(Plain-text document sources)
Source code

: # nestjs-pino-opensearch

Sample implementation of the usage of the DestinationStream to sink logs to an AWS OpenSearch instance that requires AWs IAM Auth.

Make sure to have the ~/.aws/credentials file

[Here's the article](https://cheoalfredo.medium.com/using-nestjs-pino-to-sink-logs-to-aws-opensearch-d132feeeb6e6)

● YOUR ASSIGNMENT:
Give the entries again exactly as they stand.

● TASK RESULT:
Source code

: # nestjs-pino-opensearch

Sample implementation of the usage of the DestinationStream to sink logs to an AWS OpenSearch instance that requires AWs IAM Auth.

Make sure to have the ~/.aws/credentials file

[Here's the article](https://cheoalfredo.medium.com/using-nestjs-pino-to-sink-logs-to-aws-opensearch-d132feeeb6e6)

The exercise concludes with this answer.